Kopieren Sie sämtliche nachstehenden Datensätze unverändert und lassen Sie die Bilder in Ihrer Antwort weg.

- Eingabedaten -

•••

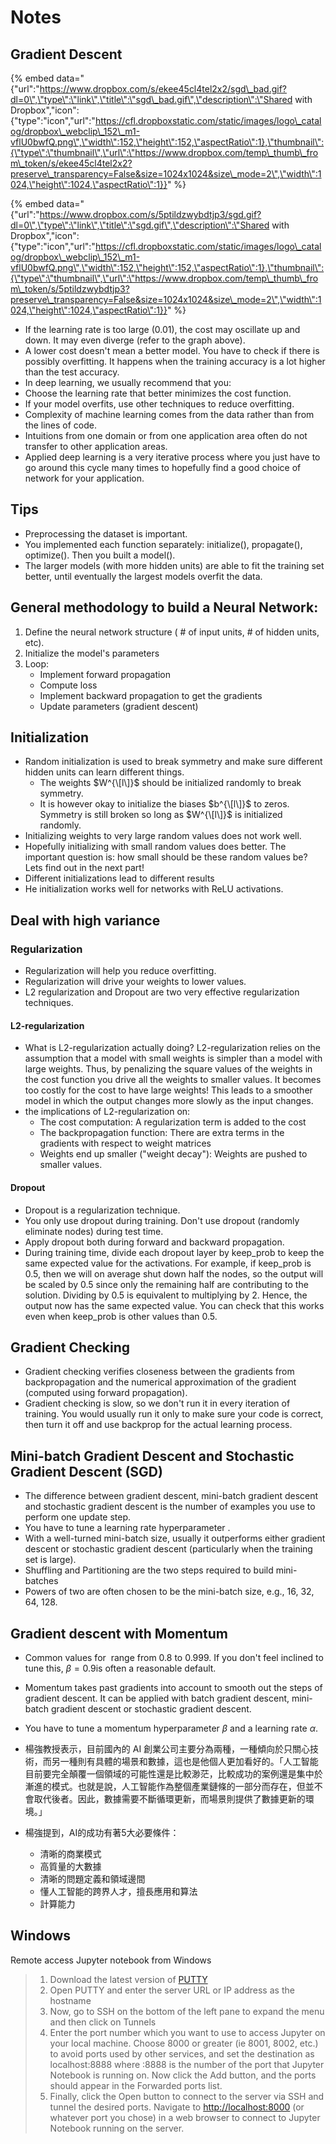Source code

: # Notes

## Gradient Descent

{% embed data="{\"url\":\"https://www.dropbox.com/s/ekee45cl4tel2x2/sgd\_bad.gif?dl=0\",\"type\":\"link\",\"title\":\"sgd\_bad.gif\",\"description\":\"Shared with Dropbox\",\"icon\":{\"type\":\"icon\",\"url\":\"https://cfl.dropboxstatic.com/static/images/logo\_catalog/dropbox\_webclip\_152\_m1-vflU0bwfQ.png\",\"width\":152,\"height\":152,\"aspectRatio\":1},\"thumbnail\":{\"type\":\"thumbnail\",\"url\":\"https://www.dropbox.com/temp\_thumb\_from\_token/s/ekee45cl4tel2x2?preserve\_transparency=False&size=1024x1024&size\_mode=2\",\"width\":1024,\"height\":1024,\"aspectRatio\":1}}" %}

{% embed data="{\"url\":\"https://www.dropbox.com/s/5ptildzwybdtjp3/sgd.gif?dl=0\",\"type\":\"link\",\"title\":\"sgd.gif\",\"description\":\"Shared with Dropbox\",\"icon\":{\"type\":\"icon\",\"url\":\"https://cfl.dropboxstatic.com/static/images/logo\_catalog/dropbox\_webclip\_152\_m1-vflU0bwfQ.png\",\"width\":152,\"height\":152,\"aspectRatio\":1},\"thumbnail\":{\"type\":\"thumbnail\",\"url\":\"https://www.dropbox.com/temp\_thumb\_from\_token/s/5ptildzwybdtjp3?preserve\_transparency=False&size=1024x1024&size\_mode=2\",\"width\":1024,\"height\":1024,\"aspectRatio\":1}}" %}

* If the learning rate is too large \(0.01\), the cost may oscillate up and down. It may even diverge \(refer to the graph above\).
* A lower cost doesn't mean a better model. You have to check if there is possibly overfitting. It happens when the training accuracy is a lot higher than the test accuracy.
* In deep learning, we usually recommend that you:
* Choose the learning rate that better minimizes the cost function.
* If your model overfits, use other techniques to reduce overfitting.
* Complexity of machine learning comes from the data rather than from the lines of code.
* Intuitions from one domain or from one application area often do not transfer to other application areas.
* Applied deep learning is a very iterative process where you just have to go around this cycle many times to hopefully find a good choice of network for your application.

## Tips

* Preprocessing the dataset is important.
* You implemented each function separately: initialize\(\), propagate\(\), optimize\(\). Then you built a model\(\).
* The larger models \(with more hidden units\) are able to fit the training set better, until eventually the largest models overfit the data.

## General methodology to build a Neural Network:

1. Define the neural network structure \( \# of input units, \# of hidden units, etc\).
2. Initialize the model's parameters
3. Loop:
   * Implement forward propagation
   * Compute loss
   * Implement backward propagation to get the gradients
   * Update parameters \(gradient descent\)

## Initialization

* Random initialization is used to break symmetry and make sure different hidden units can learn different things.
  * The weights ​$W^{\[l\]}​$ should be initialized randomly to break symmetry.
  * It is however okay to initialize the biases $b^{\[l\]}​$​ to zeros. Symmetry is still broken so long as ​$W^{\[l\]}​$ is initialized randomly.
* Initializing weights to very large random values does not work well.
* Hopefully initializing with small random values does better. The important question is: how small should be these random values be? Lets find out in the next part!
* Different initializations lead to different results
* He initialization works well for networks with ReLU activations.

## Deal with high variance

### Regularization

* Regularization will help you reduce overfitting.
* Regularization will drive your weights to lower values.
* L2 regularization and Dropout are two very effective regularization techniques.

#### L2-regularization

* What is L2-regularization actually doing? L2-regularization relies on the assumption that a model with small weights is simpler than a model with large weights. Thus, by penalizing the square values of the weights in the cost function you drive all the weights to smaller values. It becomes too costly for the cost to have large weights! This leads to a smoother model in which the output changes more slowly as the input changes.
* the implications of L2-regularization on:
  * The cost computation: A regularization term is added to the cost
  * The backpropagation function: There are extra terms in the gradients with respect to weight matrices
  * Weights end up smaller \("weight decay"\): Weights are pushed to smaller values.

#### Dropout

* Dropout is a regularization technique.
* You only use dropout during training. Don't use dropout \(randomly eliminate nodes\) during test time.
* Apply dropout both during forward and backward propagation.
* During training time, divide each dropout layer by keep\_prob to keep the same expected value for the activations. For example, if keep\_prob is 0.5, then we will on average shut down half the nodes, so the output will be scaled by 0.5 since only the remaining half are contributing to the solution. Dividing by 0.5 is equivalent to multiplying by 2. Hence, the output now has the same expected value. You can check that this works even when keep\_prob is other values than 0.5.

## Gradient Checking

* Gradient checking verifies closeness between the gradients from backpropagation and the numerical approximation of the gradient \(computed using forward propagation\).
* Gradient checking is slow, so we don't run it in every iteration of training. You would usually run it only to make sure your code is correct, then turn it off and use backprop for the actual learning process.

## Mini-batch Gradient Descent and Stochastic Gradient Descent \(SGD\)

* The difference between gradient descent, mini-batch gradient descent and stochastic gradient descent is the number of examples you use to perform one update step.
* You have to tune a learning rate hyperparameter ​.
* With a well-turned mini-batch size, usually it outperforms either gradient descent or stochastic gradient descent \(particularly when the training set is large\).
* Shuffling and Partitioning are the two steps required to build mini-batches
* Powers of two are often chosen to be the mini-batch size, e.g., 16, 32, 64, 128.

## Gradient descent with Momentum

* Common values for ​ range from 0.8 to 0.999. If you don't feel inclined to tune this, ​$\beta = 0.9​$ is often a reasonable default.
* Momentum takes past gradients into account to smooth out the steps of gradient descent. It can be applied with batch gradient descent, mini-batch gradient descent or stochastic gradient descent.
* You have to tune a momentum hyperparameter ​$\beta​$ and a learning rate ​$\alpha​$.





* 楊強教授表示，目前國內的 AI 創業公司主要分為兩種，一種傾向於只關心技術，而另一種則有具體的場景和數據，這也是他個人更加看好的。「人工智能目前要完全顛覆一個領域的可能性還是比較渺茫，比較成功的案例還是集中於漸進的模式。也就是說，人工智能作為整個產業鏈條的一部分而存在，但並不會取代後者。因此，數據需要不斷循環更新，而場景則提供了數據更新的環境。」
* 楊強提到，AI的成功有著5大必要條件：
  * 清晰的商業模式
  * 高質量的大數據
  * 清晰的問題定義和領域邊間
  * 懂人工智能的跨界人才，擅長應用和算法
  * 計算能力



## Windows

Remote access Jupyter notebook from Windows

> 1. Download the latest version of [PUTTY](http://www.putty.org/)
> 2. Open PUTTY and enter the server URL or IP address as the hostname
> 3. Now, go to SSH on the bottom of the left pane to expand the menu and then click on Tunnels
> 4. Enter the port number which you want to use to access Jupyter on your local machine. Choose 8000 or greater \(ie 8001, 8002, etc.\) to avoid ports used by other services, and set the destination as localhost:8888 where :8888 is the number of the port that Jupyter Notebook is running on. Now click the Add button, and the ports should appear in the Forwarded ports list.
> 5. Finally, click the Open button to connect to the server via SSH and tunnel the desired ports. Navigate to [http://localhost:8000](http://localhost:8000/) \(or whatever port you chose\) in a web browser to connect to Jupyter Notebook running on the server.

•••

- Lösung -
Source code

: # Notes

## Gradient Descent

{% embed data="{\"url\":\"https://www.dropbox.com/s/ekee45cl4tel2x2/sgd\_bad.gif?dl=0\",\"type\":\"link\",\"title\":\"sgd\_bad.gif\",\"description\":\"Shared with Dropbox\",\"icon\":{\"type\":\"icon\",\"url\":\"https://cfl.dropboxstatic.com/static/images/logo\_catalog/dropbox\_webclip\_152\_m1-vflU0bwfQ.png\",\"width\":152,\"height\":152,\"aspectRatio\":1},\"thumbnail\":{\"type\":\"thumbnail\",\"url\":\"https://www.dropbox.com/temp\_thumb\_from\_token/s/ekee45cl4tel2x2?preserve\_transparency=False&size=1024x1024&size\_mode=2\",\"width\":1024,\"height\":1024,\"aspectRatio\":1}}" %}

{% embed data="{\"url\":\"https://www.dropbox.com/s/5ptildzwybdtjp3/sgd.gif?dl=0\",\"type\":\"link\",\"title\":\"sgd.gif\",\"description\":\"Shared with Dropbox\",\"icon\":{\"type\":\"icon\",\"url\":\"https://cfl.dropboxstatic.com/static/images/logo\_catalog/dropbox\_webclip\_152\_m1-vflU0bwfQ.png\",\"width\":152,\"height\":152,\"aspectRatio\":1},\"thumbnail\":{\"type\":\"thumbnail\",\"url\":\"https://www.dropbox.com/temp\_thumb\_from\_token/s/5ptildzwybdtjp3?preserve\_transparency=False&size=1024x1024&size\_mode=2\",\"width\":1024,\"height\":1024,\"aspectRatio\":1}}" %}

* If the learning rate is too large \(0.01\), the cost may oscillate up and down. It may even diverge \(refer to the graph above\).
* A lower cost doesn't mean a better model. You have to check if there is possibly overfitting. It happens when the training accuracy is a lot higher than the test accuracy.
* In deep learning, we usually recommend that you:
* Choose the learning rate that better minimizes the cost function.
* If your model overfits, use other techniques to reduce overfitting.
* Complexity of machine learning comes from the data rather than from the lines of code.
* Intuitions from one domain or from one application area often do not transfer to other application areas.
* Applied deep learning is a very iterative process where you just have to go around this cycle many times to hopefully find a good choice of network for your application.

## Tips

* Preprocessing the dataset is important.
* You implemented each function separately: initialize\(\), propagate\(\), optimize\(\). Then you built a model\(\).
* The larger models \(with more hidden units\) are able to fit the training set better, until eventually the largest models overfit the data.

## General methodology to build a Neural Network:

1. Define the neural network structure \( \# of input units, \# of hidden units, etc\).
2. Initialize the model's parameters
3. Loop:
   * Implement forward propagation
   * Compute loss
   * Implement backward propagation to get the gradients
   * Update parameters \(gradient descent\)

## Initialization

* Random initialization is used to break symmetry and make sure different hidden units can learn different things.
  * The weights ​$W^{\[l\]}​$ should be initialized randomly to break symmetry.
  * It is however okay to initialize the biases $b^{\[l\]}​$​ to zeros. Symmetry is still broken so long as ​$W^{\[l\]}​$ is initialized randomly.
* Initializing weights to very large random values does not work well.
* Hopefully initializing with small random values does better. The important question is: how small should be these random values be? Lets find out in the next part!
* Different initializations lead to different results
* He initialization works well for networks with ReLU activations.

## Deal with high variance

### Regularization

* Regularization will help you reduce overfitting.
* Regularization will drive your weights to lower values.
* L2 regularization and Dropout are two very effective regularization techniques.

#### L2-regularization

* What is L2-regularization actually doing? L2-regularization relies on the assumption that a model with small weights is simpler than a model with large weights. Thus, by penalizing the square values of the weights in the cost function you drive all the weights to smaller values. It becomes too costly for the cost to have large weights! This leads to a smoother model in which the output changes more slowly as the input changes.
* the implications of L2-regularization on:
  * The cost computation: A regularization term is added to the cost
  * The backpropagation function: There are extra terms in the gradients with respect to weight matrices
  * Weights end up smaller \("weight decay"\): Weights are pushed to smaller values.

#### Dropout

* Dropout is a regularization technique.
* You only use dropout during training. Don't use dropout \(randomly eliminate nodes\) during test time.
* Apply dropout both during forward and backward propagation.
* During training time, divide each dropout layer by keep\_prob to keep the same expected value for the activations. For example, if keep\_prob is 0.5, then we will on average shut down half the nodes, so the output will be scaled by 0.5 since only the remaining half are contributing to the solution. Dividing by 0.5 is equivalent to multiplying by 2. Hence, the output now has the same expected value. You can check that this works even when keep\_prob is other values than 0.5.

## Gradient Checking

* Gradient checking verifies closeness between the gradients from backpropagation and the numerical approximation of the gradient \(computed using forward propagation\).
* Gradient checking is slow, so we don't run it in every iteration of training. You would usually run it only to make sure your code is correct, then turn it off and use backprop for the actual learning process.

## Mini-batch Gradient Descent and Stochastic Gradient Descent \(SGD\)

* The difference between gradient descent, mini-batch gradient descent and stochastic gradient descent is the number of examples you use to perform one update step.
* You have to tune a learning rate hyperparameter ​.
* With a well-turned mini-batch size, usually it outperforms either gradient descent or stochastic gradient descent \(particularly when the training set is large\).
* Shuffling and Partitioning are the two steps required to build mini-batches
* Powers of two are often chosen to be the mini-batch size, e.g., 16, 32, 64, 128.

## Gradient descent with Momentum

* Common values for ​ range from 0.8 to 0.999. If you don't feel inclined to tune this, ​$\beta = 0.9​$ is often a reasonable default.
* Momentum takes past gradients into account to smooth out the steps of gradient descent. It can be applied with batch gradient descent, mini-batch gradient descent or stochastic gradient descent.
* You have to tune a momentum hyperparameter ​$\beta​$ and a learning rate ​$\alpha​$.





* 楊強教授表示，目前國內的 AI 創業公司主要分為兩種，一種傾向於只關心技術，而另一種則有具體的場景和數據，這也是他個人更加看好的。「人工智能目前要完全顛覆一個領域的可能性還是比較渺茫，比較成功的案例還是集中於漸進的模式。也就是說，人工智能作為整個產業鏈條的一部分而存在，但並不會取代後者。因此，數據需要不斷循環更新，而場景則提供了數據更新的環境。」
* 楊強提到，AI的成功有著5大必要條件：
  * 清晰的商業模式
  * 高質量的大數據
  * 清晰的問題定義和領域邊間
  * 懂人工智能的跨界人才，擅長應用和算法
  * 計算能力



## Windows

Remote access Jupyter notebook from Windows

> 1. Download the latest version of [PUTTY](http://www.putty.org/)
> 2. Open PUTTY and enter the server URL or IP address as the hostname
> 3. Now, go to SSH on the bottom of the left pane to expand the menu and then click on Tunnels
> 4. Enter the port number which you want to use to access Jupyter on your local machine. Choose 8000 or greater \(ie 8001, 8002, etc.\) to avoid ports used by other services, and set the destination as localhost:8888 where :8888 is the number of the port that Jupyter Notebook is running on. Now click the Add button, and the ports should appear in the Forwarded ports list.
> 5. Finally, click the Open button to connect to the server via SSH and tunnel the desired ports. Navigate to [http://localhost:8000](http://localhost:8000/) \(or whatever port you chose\) in a web browser to connect to Jupyter Notebook running on the server.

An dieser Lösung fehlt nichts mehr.